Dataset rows
--- Start ---
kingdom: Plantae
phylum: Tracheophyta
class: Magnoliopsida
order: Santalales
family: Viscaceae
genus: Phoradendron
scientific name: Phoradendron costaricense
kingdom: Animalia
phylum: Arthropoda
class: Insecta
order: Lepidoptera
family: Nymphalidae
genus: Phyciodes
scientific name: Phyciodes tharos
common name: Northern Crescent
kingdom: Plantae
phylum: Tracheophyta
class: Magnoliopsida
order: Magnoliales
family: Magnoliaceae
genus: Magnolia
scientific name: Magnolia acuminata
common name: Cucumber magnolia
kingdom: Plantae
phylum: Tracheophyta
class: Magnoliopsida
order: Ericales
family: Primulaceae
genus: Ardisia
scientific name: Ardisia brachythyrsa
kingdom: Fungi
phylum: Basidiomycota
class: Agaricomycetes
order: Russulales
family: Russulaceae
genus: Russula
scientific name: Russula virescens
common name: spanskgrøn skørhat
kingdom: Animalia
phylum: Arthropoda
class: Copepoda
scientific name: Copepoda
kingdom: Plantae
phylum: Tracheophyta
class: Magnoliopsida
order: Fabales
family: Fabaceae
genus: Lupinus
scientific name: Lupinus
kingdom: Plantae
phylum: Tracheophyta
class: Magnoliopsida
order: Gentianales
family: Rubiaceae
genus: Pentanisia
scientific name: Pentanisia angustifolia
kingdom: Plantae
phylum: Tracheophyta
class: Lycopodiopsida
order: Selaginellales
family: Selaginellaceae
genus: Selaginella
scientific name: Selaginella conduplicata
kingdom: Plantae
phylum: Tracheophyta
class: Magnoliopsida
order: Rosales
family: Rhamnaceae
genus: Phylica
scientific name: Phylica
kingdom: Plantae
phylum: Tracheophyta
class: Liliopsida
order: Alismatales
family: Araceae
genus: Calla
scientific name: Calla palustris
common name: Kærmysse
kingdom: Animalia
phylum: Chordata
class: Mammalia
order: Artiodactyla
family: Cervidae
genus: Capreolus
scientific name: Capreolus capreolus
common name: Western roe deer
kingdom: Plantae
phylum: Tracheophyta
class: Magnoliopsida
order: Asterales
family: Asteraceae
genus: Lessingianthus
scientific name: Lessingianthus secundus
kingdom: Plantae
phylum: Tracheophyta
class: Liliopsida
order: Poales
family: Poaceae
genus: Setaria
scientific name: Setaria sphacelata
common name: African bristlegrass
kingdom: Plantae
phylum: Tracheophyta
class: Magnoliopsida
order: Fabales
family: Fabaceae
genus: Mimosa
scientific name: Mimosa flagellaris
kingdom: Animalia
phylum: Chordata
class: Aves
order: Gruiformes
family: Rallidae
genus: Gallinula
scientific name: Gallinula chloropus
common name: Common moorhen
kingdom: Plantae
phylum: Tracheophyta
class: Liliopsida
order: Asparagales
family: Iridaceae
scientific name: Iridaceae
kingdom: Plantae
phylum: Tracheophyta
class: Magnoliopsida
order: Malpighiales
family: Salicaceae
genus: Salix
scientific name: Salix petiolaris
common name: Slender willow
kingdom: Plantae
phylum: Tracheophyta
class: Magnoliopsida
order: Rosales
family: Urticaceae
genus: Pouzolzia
--- End ---
Could you write out all the records again with "scientific name" swapped for "taxon name" everywhere and everything else left as it is?

# Written solution:
kingdom: Plantae
phylum: Tracheophyta
class: Magnoliopsida
order: Santalales
family: Viscaceae
genus: Phoradendron
taxon name: Phoradendron costaricense
kingdom: Animalia
phylum: Arthropoda
class: Insecta
order: Lepidoptera
family: Nymphalidae
genus: Phyciodes
taxon name: Phyciodes tharos
common name: Northern Crescent
kingdom: Plantae
phylum: Tracheophyta
class: Magnoliopsida
order: Magnoliales
family: Magnoliaceae
genus: Magnolia
taxon name: Magnolia acuminata
common name: Cucumber magnolia
kingdom: Plantae
phylum: Tracheophyta
class: Magnoliopsida
order: Ericales
family: Primulaceae
genus: Ardisia
taxon name: Ardisia brachythyrsa
kingdom: Fungi
phylum: Basidiomycota
class: Agaricomycetes
order: Russulales
family: Russulaceae
genus: Russula
taxon name: Russula virescens
common name: spanskgrøn skørhat
kingdom: Animalia
phylum: Arthropoda
class: Copepoda
taxon name: Copepoda
kingdom: Plantae
phylum: Tracheophyta
class: Magnoliopsida
order: Fabales
family: Fabaceae
genus: Lupinus
taxon name: Lupinus
kingdom: Plantae
phylum: Tracheophyta
class: Magnoliopsida
order: Gentianales
family: Rubiaceae
genus: Pentanisia
taxon name: Pentanisia angustifolia
kingdom: Plantae
phylum: Tracheophyta
class: Lycopodiopsida
order: Selaginellales
family: Selaginellaceae
genus: Selaginella
taxon name: Selaginella conduplicata
kingdom: Plantae
phylum: Tracheophyta
class: Magnoliopsida
order: Rosales
family: Rhamnaceae
genus: Phylica
taxon name: Phylica
kingdom: Plantae
phylum: Tracheophyta
class: Liliopsida
order: Alismatales
family: Araceae
genus: Calla
taxon name: Calla palustris
common name: Kærmysse
kingdom: Animalia
phylum: Chordata
class: Mammalia
order: Artiodactyla
family: Cervidae
genus: Capreolus
taxon name: Capreolus capreolus
common name: Western roe deer
kingdom: Plantae
phylum: Tracheophyta
class: Magnoliopsida
order: Asterales
family: Asteraceae
genus: Lessingianthus
taxon name: Lessingianthus secundus
kingdom: Plantae
phylum: Tracheophyta
class: Liliopsida
order: Poales
family: Poaceae
genus: Setaria
taxon name: Setaria sphacelata
common name: African bristlegrass
kingdom: Plantae
phylum: Tracheophyta
class: Magnoliopsida
order: Fabales
family: Fabaceae
genus: Mimosa
taxon name: Mimosa flagellaris
kingdom: Animalia
phylum: Chordata
class: Aves
order: Gruiformes
family: Rallidae
genus: Gallinula
taxon name: Gallinula chloropus
common name: Common moorhen
kingdom: Plantae
phylum: Tracheophyta
class: Liliopsida
order: Asparagales
family: Iridaceae
taxon name: Iridaceae
kingdom: Plantae
phylum: Tracheophyta
class: Magnoliopsida
order: Malpighiales
family: Salicaceae
genus: Salix
taxon name: Salix petiolaris
common name: Slender willow
kingdom: Plantae
phylum: Tracheophyta
class: Magnoliopsida
order: Rosales
family: Urticaceae
genus: Pouzolzia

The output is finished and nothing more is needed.